Hey if it gets some of the maniac truck drivers here off the roads then I’m all for it!
Why is there seems to be money for canals, super hi tech highways, hi speed trains, but little money for sidewalks?
I guess building sidewalks, and reducing pedestrian deaths (especially children) doesn’t add to the Chaebol bottom line!
How do you make a cross country network of canals in a highly mountainous region? Are these canals going to snake up and down the slopes?
And I’ve always wondered why the very large and easily accessible Han river was completely devoid of shipping traffic and effectively cut off from it by low-lying bridges. Why don’t they use it for moving stuff?
Well, they almost utilize it, they built the olympic and gangbyeon parkways as continuous bridges along its banks. Maybe they should build another bridge along the center of the Han?
As I understand it, the majority of the canal’s length will be comprised of a dredged-to-navigable-depth Nakdong River—probably the only feasible course for the reason you cited.
It makes perfect sense to me. Lee was the CEO of a construction company and it’s not likely he’s completely severed his ties. So, it’s in his own (financial) best interest of him and his cronies to keep the taxpayer money flowing into his and his cronies’ pockets.

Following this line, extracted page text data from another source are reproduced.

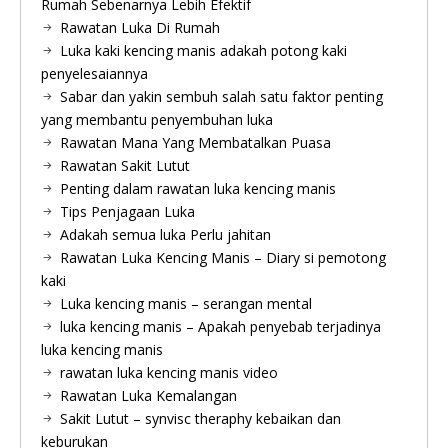
Rumah Sebenarnya Lebih Efektif
Rawatan Luka Di Rumah
Luka kaki kencing manis adakah potong kaki
penyelesaiannya
Sabar dan yakin sembuh salah satu faktor penting
yang membantu penyembuhan luka
Rawatan Mana Yang Membatalkan Puasa
Rawatan Sakit Lutut
Penting dalam rawatan luka kencing manis
Tips Penjagaan Luka
Adakah semua luka Perlu jahitan
Rawatan Luka Kencing Manis – Diary si pemotong
kaki
Luka kencing manis – serangan mental
luka kencing manis – Apakah penyebab terjadinya
luka kencing manis
rawatan luka kencing manis video
Rawatan Luka Kemalangan
Sakit Lutut – synvisc theraphy kebaikan dan
keburukan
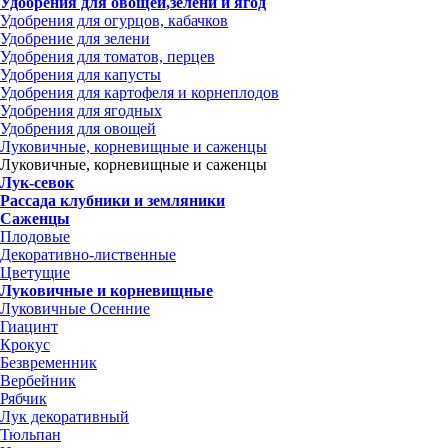
Удобрения для овощей,зелени и ягод
Удобрения для огурцов, кабачков
Удобрение для зелени
Удобрения для томатов, перцев
Удобрения для капусты
Удобрения для картофеля и корнеплодов
Удобрения для ягодных
Удобрения для овощей
Луковичные, корневищные и саженцы
Луковичные, корневищные и саженцы
Лук-севок
Рассада клубники и земляники
Саженцы
Плодовые
Декоративно-лиственные
Цветущие
Луковичные и корневищные
Луковичные Осенние
Гиацинт
Крокус
Безвременник
Вербейник
Рябчик
Лук декоративный
Тюльпан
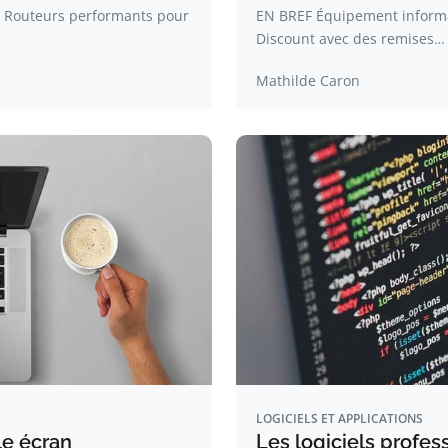
e Routeurs performants pour
EN BREF Équipement informa
Discount avec des remises…
Mathilde Caron
LOGICIELS ET APPLICATIONS
le écran
Les logiciels profes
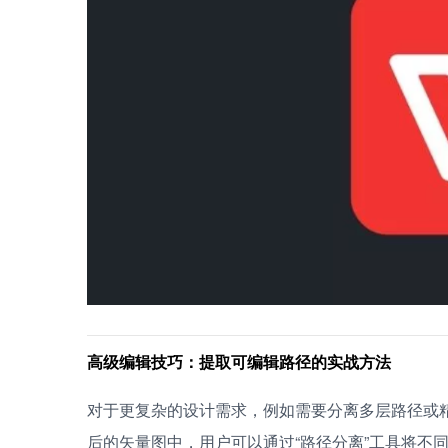
高级编辑技巧：提取可编辑路径的实战方法
对于更复杂的设计需求，例如需要分离多层路径或
后的矢量图中，用户可以通过“路径分离”工具将不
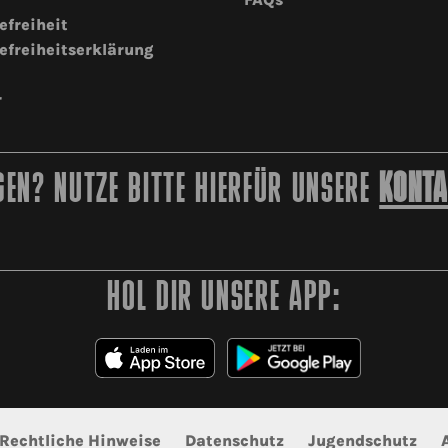
efreiheit
efreiheitserklärung
r
EN? NUTZE BITTE HIERFÜR UNSERE
KONTA
HOL DIR UNSERE APP:
Rechtliche Hinweise
Datenschutz
Jugendschutz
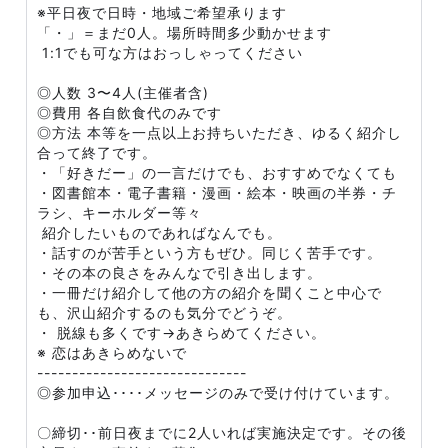
※平日夜で日時・地域ご希望承ります
「・」＝まだ0人。場所時間多少動かせます
1:1でも可な方はおっしゃってください
◎人数 3〜4人(主催者含)
◎費用 各自飲食代のみです
◎方法 本等を一点以上お持ちいただき、ゆるく紹介し
合って終了です。
・「好きだー」の一言だけでも、おすすめでなくても
・図書館本・電子書籍・漫画・絵本・映画の半券・チ
ラシ、キーホルダー等々
紹介したいものであればなんでも。
・話すのが苦手という方もぜひ。同じく苦手です。
・その本の良さをみんなで引き出します。
・一冊だけ紹介して他の方の紹介を聞くこと中心で
も、沢山紹介するのも気分でどうぞ。
・ 脱線も多くです→あきらめてください。
※ 恋はあきらめないで
------------------------------
◎参加申込････メッセージのみで受け付けています。
〇締切･･前日夜までに2人いれば実施決定です。その後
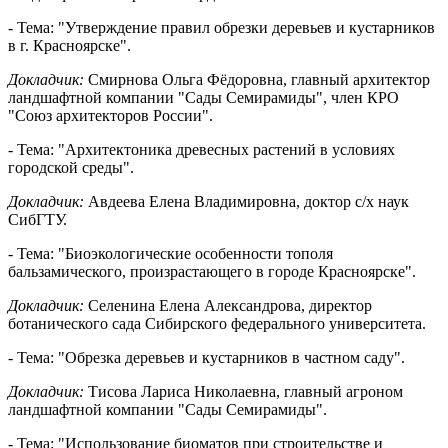
- Тема: "Утверждение правил обрезки деревьев и кустарников
в г. Красноярске".
Докладчик:
Смирнова Ольга Фёдоровна, главный архитектор
ландшафтной компании "Сады Семирамиды", член КРО
"Союз архитекторов России".
- Тема: "Архитектоника древесных растений в условиях
городской среды".
Докладчик:
Авдеева Елена Владимировна, доктор с/х наук
СибГТУ.
- Тема: "Биоэкологические особенности тополя
бальзамического, произрастающего в городе Красноярске".
Докладчик:
Селенина Елена Александрова, директор
ботанического сада Сибирского федерального университета.
- Тема: "Обрезка деревьев и кустарников в частном саду".
Докладчик:
Тисова Лариса Николаевна, главный агроном
ландшафтной компании "Сады Семирамиды".
- Тема: "Использование биоматов при строительстве и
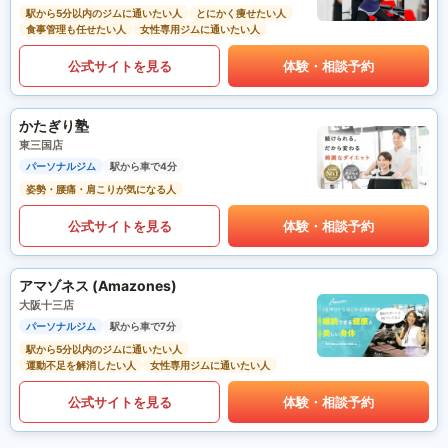
駅から5分以内のジムに通いたい人
とにかく痩せたい人
食事管理も任せたい人
女性専用ジムに通いたい人
公式サイトを見る
体験・相談予約
かたぎり塾
東三国店
パーソナルジム
駅から車で4分
姿勢・腰痛・肩こりが気になる人
公式サイトを見る
体験・相談予約
アマゾネス (Amazones)
大阪十三店
パーソナルジム
駅から車で7分
駅から5分以内のジムに通いたい人
運動不足を解消したい人
女性専用ジムに通いたい人
公式サイトを見る
体験・相談予約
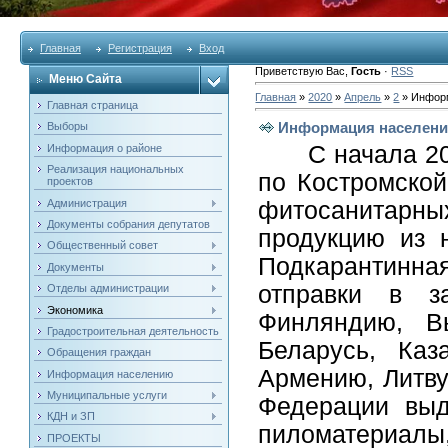
Главная
Регистрация
Вход
Приветствую Вас
,
Гость
·
RSS
Меню Сайта
Главная
»
2020
»
Апрель
»
2
» Инфор
Главная страница
Информация населен
Выборы
С начала 2020
Информация о районе
Реализация национальных
по Костромско
проектов
Администрация
фитосанитарн
Документы собрания депутатов
продукцию из н
Общественный совет
Подкарантинн
Документы
отправки в з
Отделы администрации
Экономика
Финляндию, Вь
Градостроительная деятельность
Беларусь, Каз
Обращения граждан
Армению, Литву
Информация населению
Муниципальные услуги
Федерации выд
КДН и ЗП
пиломатериал
ПРОЕКТЫ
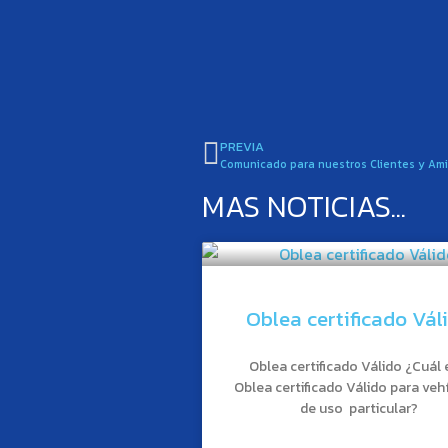
PREVIA
Comunicado para nuestros Clientes y Am
MAS NOTICIAS...
Oblea certificado Vál
Oblea certificado Válido ¿Cuál 
Oblea certificado Válido para veh
de uso particular?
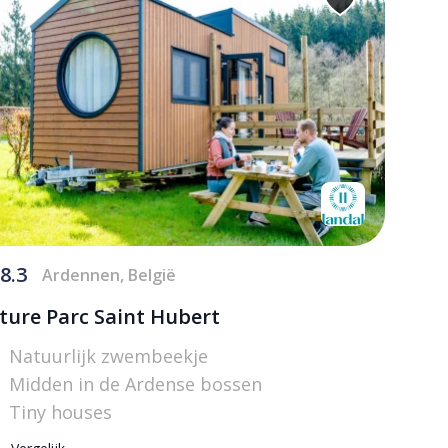
8.3
Ardennen, België
ture Parc Saint Hubert
Natuurlijk zwembeekje
Midden in de Ardense bossen
Tiny houses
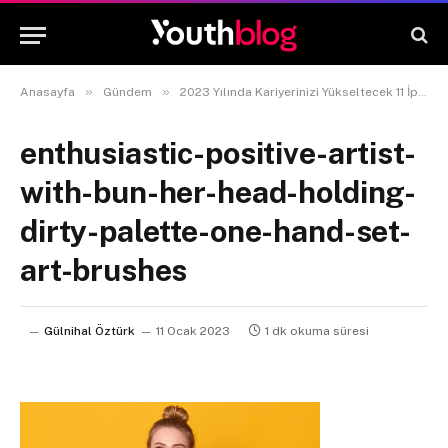
»
»
Anasayfa
Gündem
2023 Yılında Kariyerinizi Yükseltecek 11 İpucu
enthusiastic-positive-artist-
with-bun-her-head-holding-
dirty-palette-one-hand-set-
art-brushes
Gülnihal Öztürk
11 Ocak 2023
1 dk okuma süresi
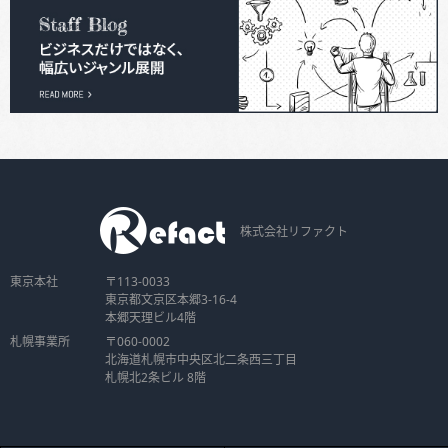
株式会社リファクト
東京本社
〒113-0033
東京都文京区本郷3-16-4
本郷天理ビル4階
札幌事業所
〒060-0002
北海道札幌市中央区北二条西三丁目
札幌北2条ビル 8階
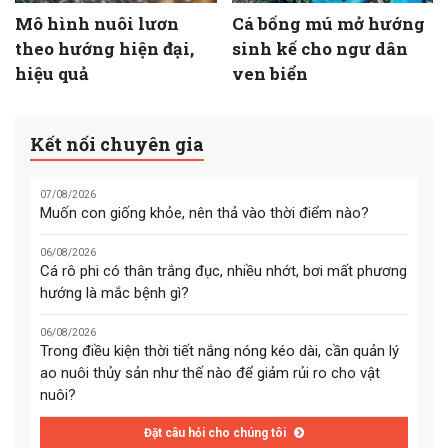
Mô hình nuôi lươn
Cá bống mú mở hướng
theo hướng hiện đại,
sinh kế cho ngư dân
hiệu quả
ven biển
Kết nối chuyên gia
07/08/2026
Muốn con giống khỏe, nên thả vào thời điểm nào?
06/08/2026
Cá rô phi có thân trắng đục, nhiều nhớt, bơi mất phương
hướng là mắc bệnh gì?
06/08/2026
Trong điều kiện thời tiết nắng nóng kéo dài, cần quản lý
ao nuôi thủy sản như thế nào để giảm rủi ro cho vật
nuôi?
Đặt câu hỏi cho chúng tôi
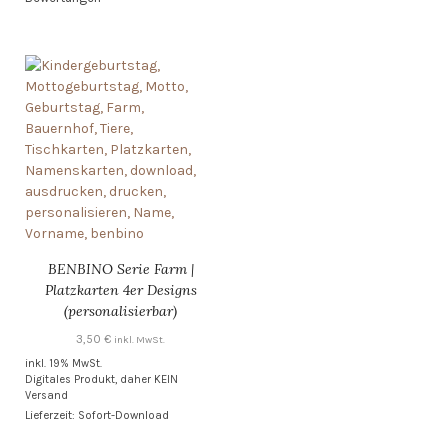
BENBINO Serie Farm |
Platzkarten 4er Designs
(personalisierbar)
3,50
€
inkl. MwSt.
inkl. 19% MwSt.
Digitales Produkt, daher KEIN
Versand
Lieferzeit: Sofort-Download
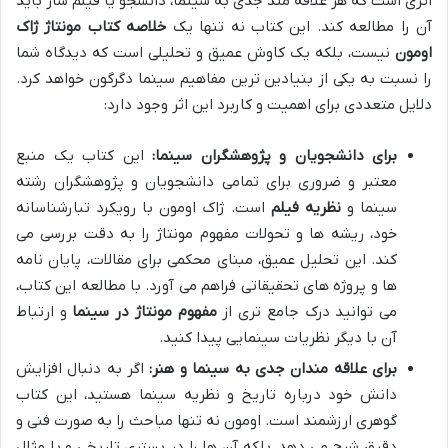
اثری است که هر علاقه مند جدی به سینما، دانشجو یا فیلم ساز باید
آن را مطالعه کند. این کتاب نه تنها یک
خلاصه کتاب مونتاژ ژاک
اومون
نیست، بلکه یک کاوش عمیق و تحلیلی است که دیدگاه شما
را نسبت به یکی از بنیادین ترین مفاهیم سینما دگرگون خواهد کرد.
دلایل متعددی برای اهمیت و کاربرد این اثر وجود دارد:
برای دانشجویان و پژوهشگران سینما:
این کتاب یک منبع
معتبر و ضروری برای تمامی دانشجویان و پژوهشگران رشته
سینما و
نظریه فیلم
است. ژاک اومون با رویکرد تبارشناسانه
خود، ریشه ها و تحولات مفهوم مونتاژ را به دقت بررسی می
کند. این تحلیل عمیق، مبنای محکمی برای مقالات، پایان نامه
ها و پروژه های تحقیقاتی فراهم می آورد. با مطالعه این کتاب،
می توانید درک جامع تری از
مفهوم مونتاژ در سینما
و ارتباط
آن با دیگر نظریات سینمایی پیدا کنید.
برای علاقه مندان جدی به سینما و هنر:
اگر به دنبال افزایش
دانش خود درباره تاریخ و نظریه سینما هستید، این کتاب
گوهری ارزشمند است. اومون نه تنها مباحث را به صورت فنی و
دقیق شرح می دهد، بلکه آن ها را در بستری تاریخی و با مثال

So, the real question is how many people in his party are not on the take for this personal pork-barrel project.
I also can’t resist pointing out the similarities in the U.S. with Bush/Oil and Cheney/War. Bush and Cheney at least had to come up with some
liespretexts to fatten their (own, family, and crony) pockets with taxpayer money.However, corruption in Korea is so rampant that Lee Myung-Bak can pretty do in the open what Bush, Cheney, and cronies had to go through a lot of trouble to do.